For some policy makers, such a decision might be tempting, given that the sickest benefit the least from dialysis, and if the threshold were raised to even half that, or $240,000 per quality-of-life year, 90 percent of patients could be treated.

'Dialysis is a life-sustaining therapy,' Chertow said. 'While kidney transplantation is usually preferable, waiting times for deceased donor organs are often longer than six years.' He added, 'However, it is difficult to justify the burden and expense of dialysis when persons have other serious health conditions, for example, advanced dementia or cancer. In these settings, dialysis is unlikely to provide any meaningful benefit.'

The issue of treating patients differently depending on their health poses ethical questions. 'We argue that any thresholds should be applied in keeping with the principles of social justice established by the American political philosopher John Rawls, who held that resources should be allocated to benefit everyone, including the most vulnerable individuals,' said Zenios.

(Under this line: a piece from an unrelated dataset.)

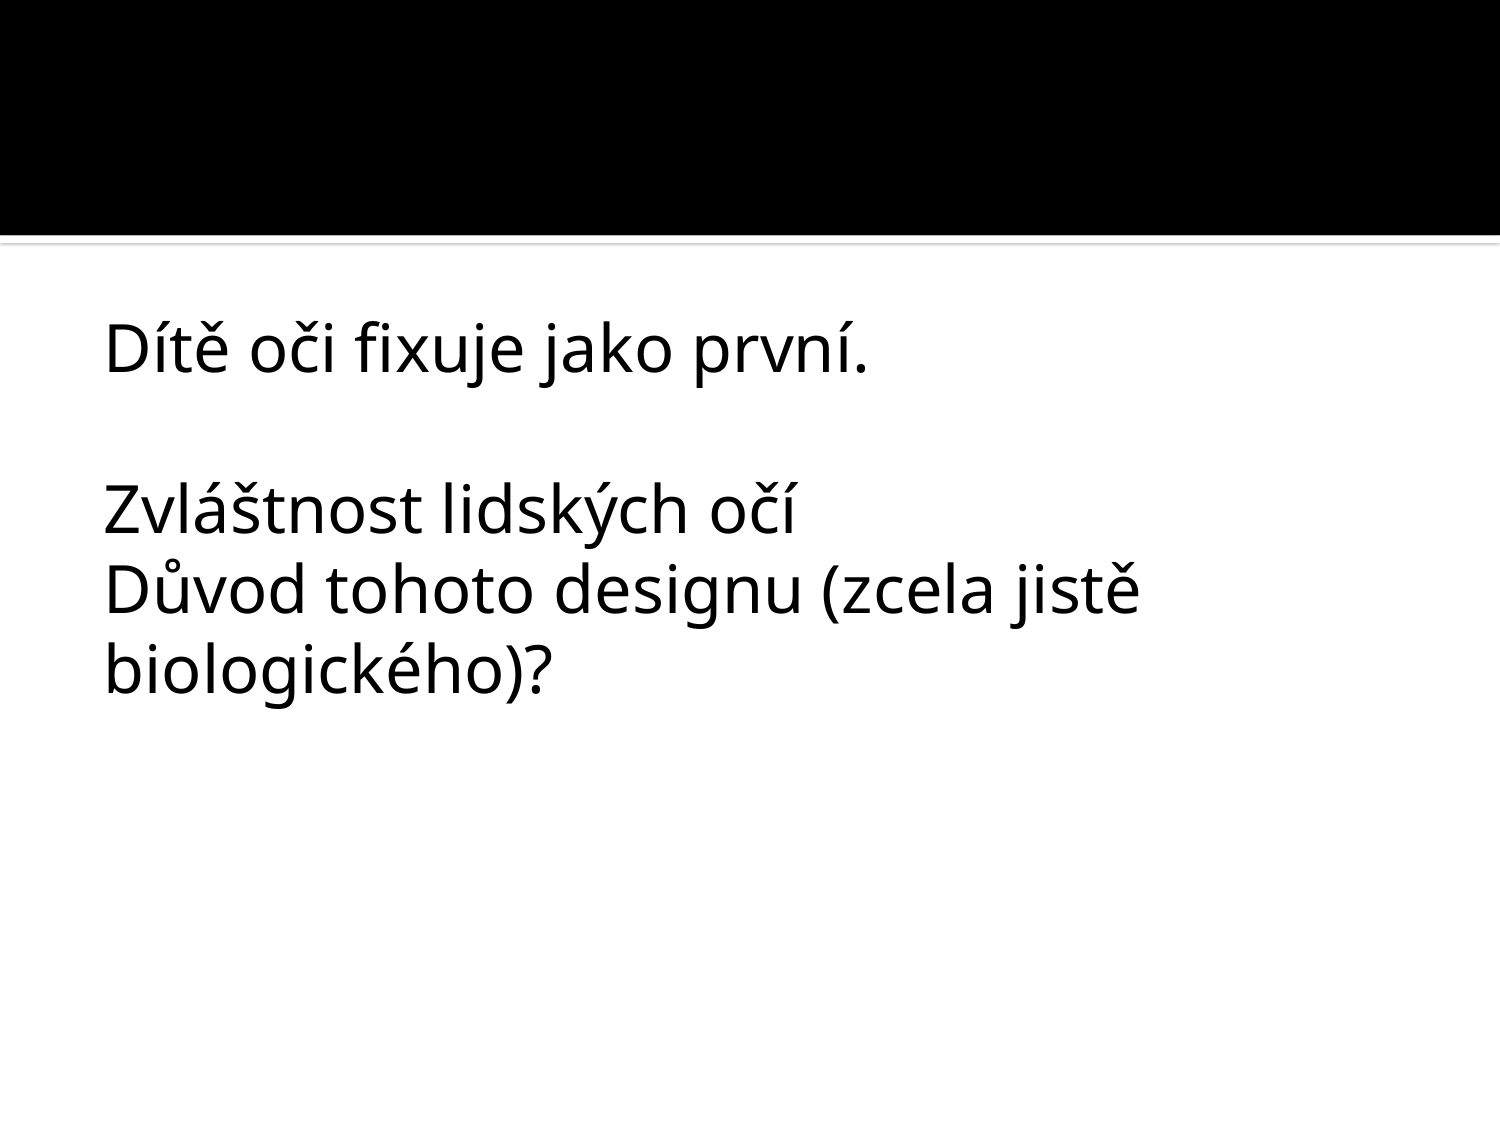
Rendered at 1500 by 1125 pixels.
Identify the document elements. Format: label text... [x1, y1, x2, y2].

list Dítě oči fixuje jako první. Zvláštnost lidských očí Důvod tohoto designu (zcela jistě biologického)? [75, 291, 1425, 1050]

According to this philosophy, the authors maintain that the average figure - $129,000 - could be used as a global figure for the purposes of accepting or rejecting an entire technology for coverage, but not for accepting or rejecting specific subgroups once that technology has been approved.

How much money we should allocate to helping the sick, sicker and sickest will only continue to be debated ever more vociferously as newer, costlier technologies continue to emerge. 'We need to be conscious about the social and ethical implications of any numerical figures arrived at by this or any other study,' said Zenios.